Segment Start: DATASET RECORDS

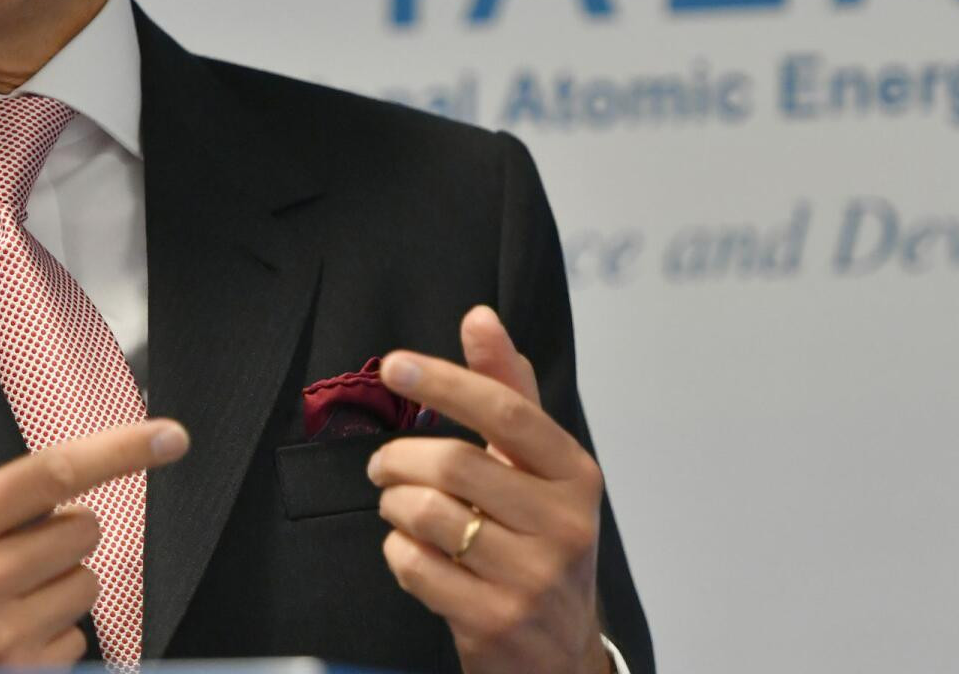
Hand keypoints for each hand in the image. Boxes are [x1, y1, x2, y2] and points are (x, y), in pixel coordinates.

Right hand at [0, 351, 188, 669]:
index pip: (54, 472)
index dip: (122, 450)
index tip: (169, 437)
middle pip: (82, 527)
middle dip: (58, 527)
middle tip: (6, 544)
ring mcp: (1, 637)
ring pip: (85, 583)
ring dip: (57, 580)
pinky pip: (75, 640)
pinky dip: (50, 633)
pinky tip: (2, 634)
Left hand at [369, 306, 609, 673]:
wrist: (561, 653)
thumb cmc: (542, 542)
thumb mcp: (538, 469)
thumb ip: (507, 391)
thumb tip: (480, 318)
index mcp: (576, 475)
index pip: (506, 410)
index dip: (444, 381)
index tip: (394, 366)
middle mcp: (565, 524)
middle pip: (454, 463)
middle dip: (399, 458)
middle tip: (382, 464)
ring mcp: (532, 578)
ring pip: (428, 514)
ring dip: (394, 505)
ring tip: (398, 507)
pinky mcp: (495, 621)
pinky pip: (415, 566)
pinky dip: (397, 551)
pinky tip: (410, 550)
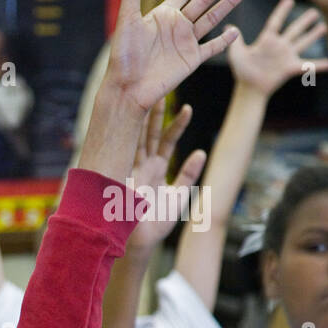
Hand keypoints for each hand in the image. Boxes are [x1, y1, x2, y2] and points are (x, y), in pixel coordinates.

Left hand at [104, 0, 249, 112]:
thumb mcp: (127, 18)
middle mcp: (176, 26)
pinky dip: (224, 40)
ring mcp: (186, 43)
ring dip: (230, 2)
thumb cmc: (123, 55)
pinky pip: (212, 48)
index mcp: (162, 15)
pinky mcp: (192, 60)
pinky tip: (236, 31)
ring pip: (214, 17)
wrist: (128, 88)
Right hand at [125, 105, 207, 255]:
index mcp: (154, 170)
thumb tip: (200, 153)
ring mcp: (133, 167)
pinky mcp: (127, 173)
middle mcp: (143, 165)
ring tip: (157, 93)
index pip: (166, 141)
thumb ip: (188, 174)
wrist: (140, 241)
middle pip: (151, 132)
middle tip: (162, 86)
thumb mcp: (179, 195)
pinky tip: (144, 117)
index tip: (186, 107)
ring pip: (142, 135)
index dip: (176, 124)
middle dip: (157, 111)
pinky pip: (133, 149)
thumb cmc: (156, 224)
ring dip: (149, 116)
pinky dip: (139, 133)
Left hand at [228, 0, 327, 95]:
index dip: (282, 11)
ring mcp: (286, 56)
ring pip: (304, 42)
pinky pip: (308, 66)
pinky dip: (319, 65)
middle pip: (295, 30)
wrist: (249, 89)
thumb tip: (227, 26)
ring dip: (314, 35)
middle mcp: (279, 46)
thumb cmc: (242, 72)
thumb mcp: (237, 54)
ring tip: (325, 26)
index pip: (276, 21)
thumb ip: (235, 40)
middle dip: (305, 21)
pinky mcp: (291, 68)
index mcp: (267, 40)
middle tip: (315, 11)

Segment End: DATASET RECORDS

PROBLEM STATEMENT:
Starting at the line that holds "ring dip: (149, 116)", set down each line exactly through the last line of the records above, and no others.

OUTPUT BELOW:
ring dip: (149, 116)
pinky dip: (139, 133)
Left hand at [228, 0, 327, 95]:
index dip: (282, 11)
ring mcp: (286, 56)
ring pip: (304, 42)
pinky pip: (308, 66)
pinky dip: (319, 65)
middle pip: (295, 30)
wrist: (249, 89)
thumb tip: (227, 26)
ring dip: (314, 35)
middle mcp: (279, 46)
thumb cmc: (242, 72)
thumb mcp: (237, 54)
ring tip: (325, 26)
index pip: (276, 21)
thumb ip: (235, 40)
middle dip: (305, 21)
pinky mcp: (291, 68)
index mcp: (267, 40)
middle tip: (315, 11)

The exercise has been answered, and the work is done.